**What the exercise asks**
Nothing outside the range is wanted. Repeat exactly the lines below from the one with "35: (1295, 127)" through the one with "62: (1040, 151)".

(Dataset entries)
★ ★ ★
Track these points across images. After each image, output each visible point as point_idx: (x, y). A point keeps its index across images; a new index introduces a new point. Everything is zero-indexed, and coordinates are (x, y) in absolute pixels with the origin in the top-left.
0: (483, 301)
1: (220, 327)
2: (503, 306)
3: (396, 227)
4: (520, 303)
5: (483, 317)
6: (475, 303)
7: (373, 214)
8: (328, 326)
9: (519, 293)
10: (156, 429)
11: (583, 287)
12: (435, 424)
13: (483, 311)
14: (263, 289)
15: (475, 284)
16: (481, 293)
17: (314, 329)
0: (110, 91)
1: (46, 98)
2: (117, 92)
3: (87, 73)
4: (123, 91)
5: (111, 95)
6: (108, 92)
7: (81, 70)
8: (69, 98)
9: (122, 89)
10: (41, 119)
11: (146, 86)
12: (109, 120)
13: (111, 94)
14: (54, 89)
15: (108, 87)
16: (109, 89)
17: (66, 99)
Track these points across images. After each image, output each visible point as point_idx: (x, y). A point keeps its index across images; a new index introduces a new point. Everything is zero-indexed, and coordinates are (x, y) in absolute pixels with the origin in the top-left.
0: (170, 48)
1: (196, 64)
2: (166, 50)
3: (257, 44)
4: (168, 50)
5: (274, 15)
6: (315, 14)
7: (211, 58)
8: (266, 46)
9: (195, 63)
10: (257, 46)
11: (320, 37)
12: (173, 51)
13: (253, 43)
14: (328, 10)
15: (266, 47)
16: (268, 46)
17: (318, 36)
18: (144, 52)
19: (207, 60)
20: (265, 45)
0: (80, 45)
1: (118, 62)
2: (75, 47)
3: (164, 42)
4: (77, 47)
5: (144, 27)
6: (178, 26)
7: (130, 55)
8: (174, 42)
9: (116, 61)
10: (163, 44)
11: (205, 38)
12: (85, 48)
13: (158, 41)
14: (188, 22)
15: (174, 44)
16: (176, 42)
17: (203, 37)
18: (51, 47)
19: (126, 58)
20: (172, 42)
★ ★ ★
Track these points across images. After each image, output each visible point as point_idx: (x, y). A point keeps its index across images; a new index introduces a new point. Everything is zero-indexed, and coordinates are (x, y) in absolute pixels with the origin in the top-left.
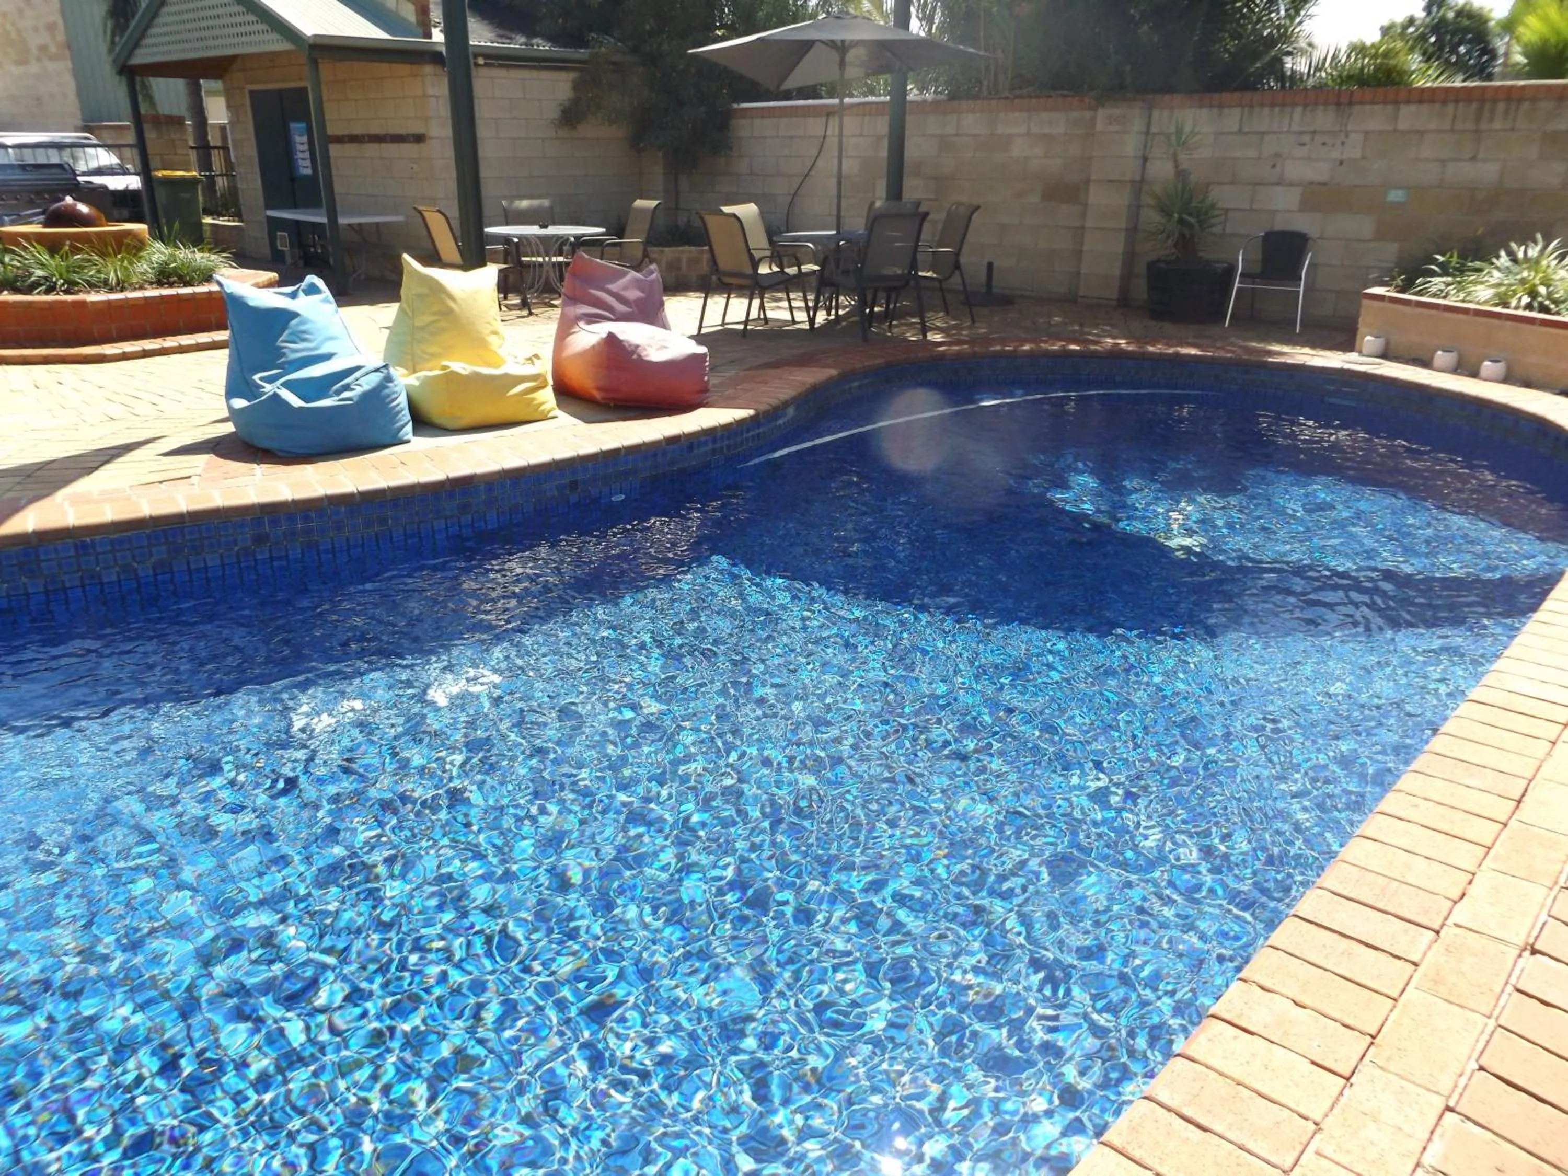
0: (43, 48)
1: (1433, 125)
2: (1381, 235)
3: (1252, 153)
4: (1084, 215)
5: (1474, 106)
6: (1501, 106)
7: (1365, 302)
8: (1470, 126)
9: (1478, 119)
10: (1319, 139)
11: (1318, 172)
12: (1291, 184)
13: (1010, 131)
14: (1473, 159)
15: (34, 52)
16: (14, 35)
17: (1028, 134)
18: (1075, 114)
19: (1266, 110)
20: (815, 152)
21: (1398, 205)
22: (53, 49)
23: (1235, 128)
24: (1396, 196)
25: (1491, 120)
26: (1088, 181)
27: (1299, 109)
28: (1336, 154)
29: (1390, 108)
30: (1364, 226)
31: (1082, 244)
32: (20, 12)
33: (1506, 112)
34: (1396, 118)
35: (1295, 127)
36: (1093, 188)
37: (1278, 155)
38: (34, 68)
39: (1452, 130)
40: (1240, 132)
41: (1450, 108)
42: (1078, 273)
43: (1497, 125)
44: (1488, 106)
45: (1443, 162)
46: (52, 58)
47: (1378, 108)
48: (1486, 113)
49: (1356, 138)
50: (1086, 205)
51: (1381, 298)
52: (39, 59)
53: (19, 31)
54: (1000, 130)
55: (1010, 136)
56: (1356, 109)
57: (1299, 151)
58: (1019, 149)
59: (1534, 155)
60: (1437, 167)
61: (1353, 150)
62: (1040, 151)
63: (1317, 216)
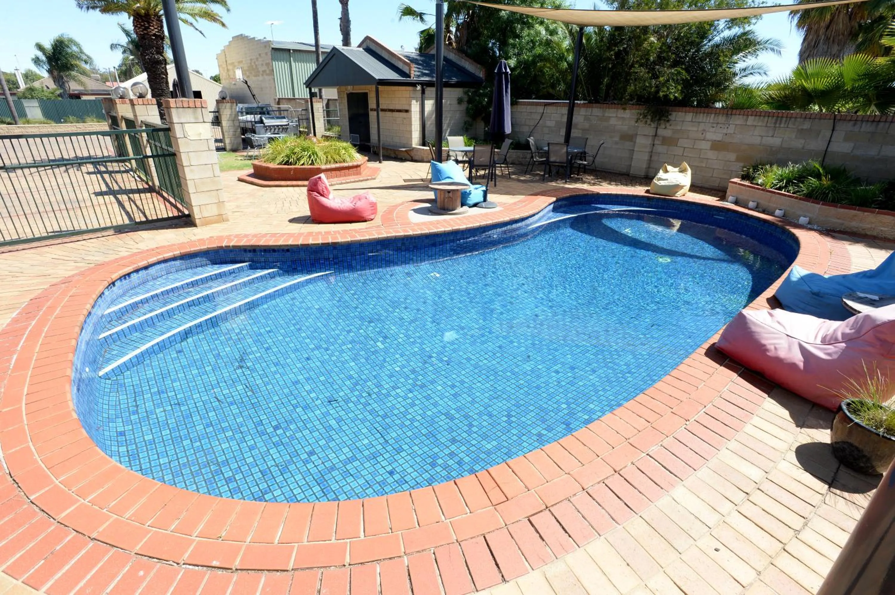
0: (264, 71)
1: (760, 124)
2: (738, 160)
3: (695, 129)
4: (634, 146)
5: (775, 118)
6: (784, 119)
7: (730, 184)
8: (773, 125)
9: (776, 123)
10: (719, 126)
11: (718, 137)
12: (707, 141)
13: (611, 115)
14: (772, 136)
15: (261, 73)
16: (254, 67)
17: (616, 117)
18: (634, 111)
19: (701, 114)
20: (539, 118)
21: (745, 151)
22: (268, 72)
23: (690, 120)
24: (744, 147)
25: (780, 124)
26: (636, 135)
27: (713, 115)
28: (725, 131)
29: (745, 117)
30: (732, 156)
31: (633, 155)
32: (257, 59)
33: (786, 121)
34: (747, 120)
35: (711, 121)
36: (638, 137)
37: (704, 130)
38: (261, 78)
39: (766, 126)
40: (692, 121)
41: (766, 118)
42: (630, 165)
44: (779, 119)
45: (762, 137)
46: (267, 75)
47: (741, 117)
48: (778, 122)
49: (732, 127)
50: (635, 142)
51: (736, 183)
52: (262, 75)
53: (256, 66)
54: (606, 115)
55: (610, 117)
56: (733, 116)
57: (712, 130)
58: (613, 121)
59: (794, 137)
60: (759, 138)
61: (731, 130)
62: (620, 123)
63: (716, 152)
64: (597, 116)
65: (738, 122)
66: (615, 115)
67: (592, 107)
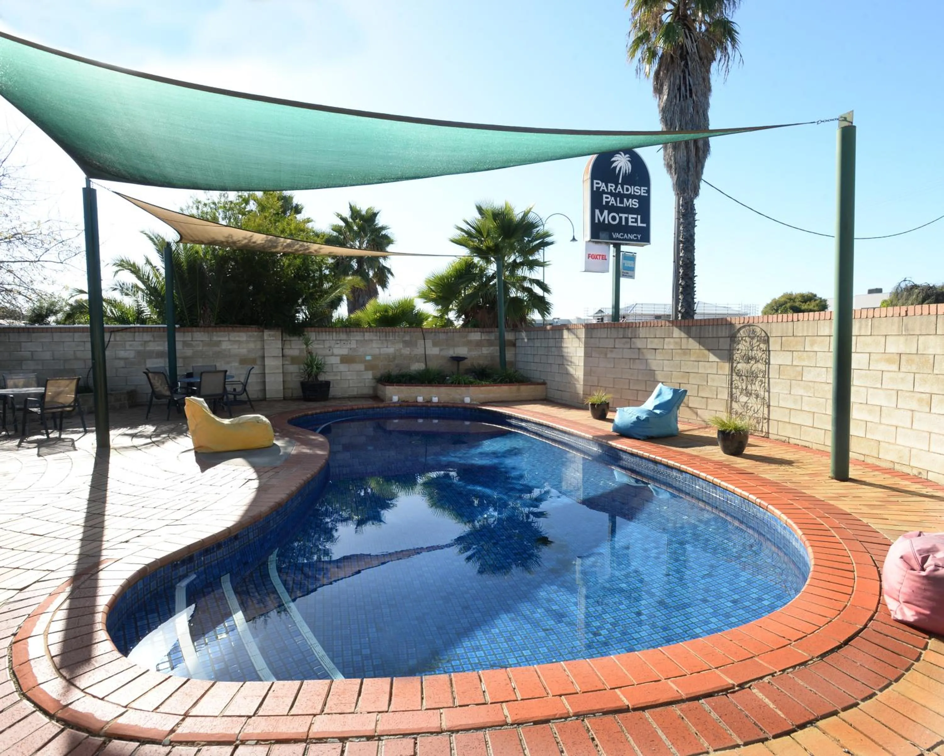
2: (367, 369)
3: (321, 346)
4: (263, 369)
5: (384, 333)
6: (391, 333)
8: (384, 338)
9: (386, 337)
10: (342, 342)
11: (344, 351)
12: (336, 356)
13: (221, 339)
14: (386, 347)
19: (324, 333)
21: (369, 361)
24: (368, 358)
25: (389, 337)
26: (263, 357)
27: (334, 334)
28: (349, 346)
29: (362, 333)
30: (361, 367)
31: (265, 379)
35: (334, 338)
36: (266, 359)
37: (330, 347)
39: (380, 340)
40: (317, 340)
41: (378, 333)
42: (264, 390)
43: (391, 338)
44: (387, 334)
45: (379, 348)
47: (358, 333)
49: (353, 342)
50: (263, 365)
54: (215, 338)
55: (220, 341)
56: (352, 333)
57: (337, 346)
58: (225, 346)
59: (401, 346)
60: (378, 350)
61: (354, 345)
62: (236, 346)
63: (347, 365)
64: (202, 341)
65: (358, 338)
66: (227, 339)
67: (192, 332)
★ ★ ★
**Answer section**
35: (1295, 127)
36: (1093, 188)
37: (1278, 155)
38: (34, 68)
39: (1452, 130)
40: (1240, 132)
41: (1450, 108)
42: (1078, 273)
43: (1497, 125)
44: (1488, 106)
45: (1443, 162)
46: (52, 58)
47: (1378, 108)
48: (1486, 113)
49: (1356, 138)
50: (1086, 205)
51: (1381, 298)
52: (39, 59)
53: (19, 31)
54: (1000, 130)
55: (1010, 136)
56: (1356, 109)
57: (1299, 151)
58: (1019, 149)
59: (1534, 155)
60: (1437, 167)
61: (1353, 150)
62: (1040, 151)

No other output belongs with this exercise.